L'animal abattu disparut dans une volute de fumée, la moindre goutte de sang s'écoulant de ses blessures et tâchant lame, vêtement et herbe s'évanouissant avec lui. Les blessures dont il était décoré se dissipèrent également. Une illusion, comprit Isaac. Je me suis laissé détourner. Il ne put s'empêcher de se tourner vers les deux enfants, convaincu par le fait qu'ils avaient égalment disparus. Pourtant, il les trouva encore à la même place. A ceci près qu'ils ressemblaient maintenant à deux petits êtres irradiant de lumière, et planait à une vingtaine de centimètres au-dessus du sol. Habillés de ce chatoiement à la couleur d'or liquide, ils pouffaient entre leurs mains, et lui firent signe de le suivre avant de disparaître derrière un arbre.
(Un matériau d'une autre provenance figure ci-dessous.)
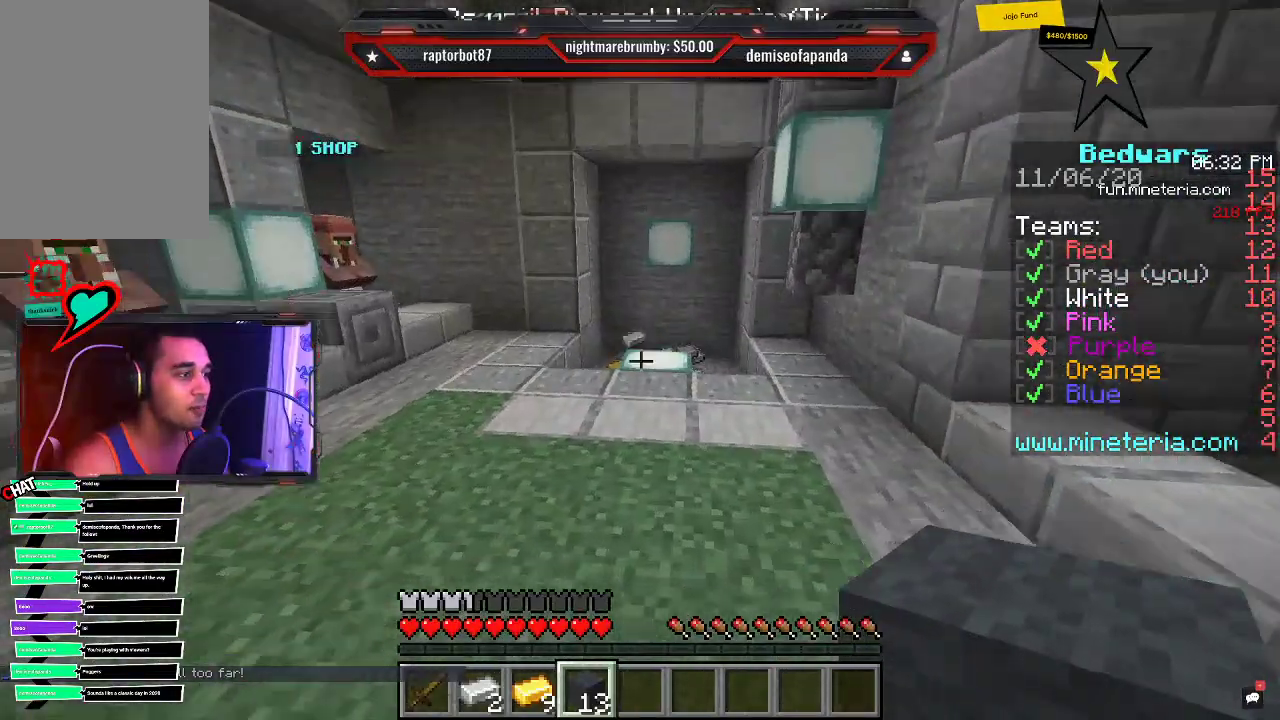
{"keys": ["w"], "mouse": [], "events": []}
Au moins me guideront-ils jusqu'à la sortie, pensa le prince en leur emboitant le pas. Au bout de plusieurs mètres, de nouveaux rires firent échos aux premiers, qui continuaient de se répercuter devant lui. Une des créatures surgit juste en face de lui, le forçant à piler net pour ne pas lui rentrer dedans, et s'éleva jusqu'à son visage, dont il effleura les boucles blondes de ses doigts fins. Isaac en ressentit la chaleur qu'il s'en dégageait sur la peau de ses joues. Une chaleur douce, et rassurante. Il sentit ses muscles se détendre, et frissonna lorsqu'un courant d'air froid lui indiqua que la créature s'était reculée. Elle fixa dans ses yeux gris ses iris d'or, et il vit, directement dans son esprit, des images de son combat contre le loup, et des enfants qui l'avaient observé attentivement. Sa vision se flouta, et il se vit avancer en suivant les deux boules de lumière. Il cligna des yeux, et la forêt s'étendit simplement devant lui. Plus de lumière d'or, plus de chemin, juste lui. Les illusions du bosquet l'avaient eu.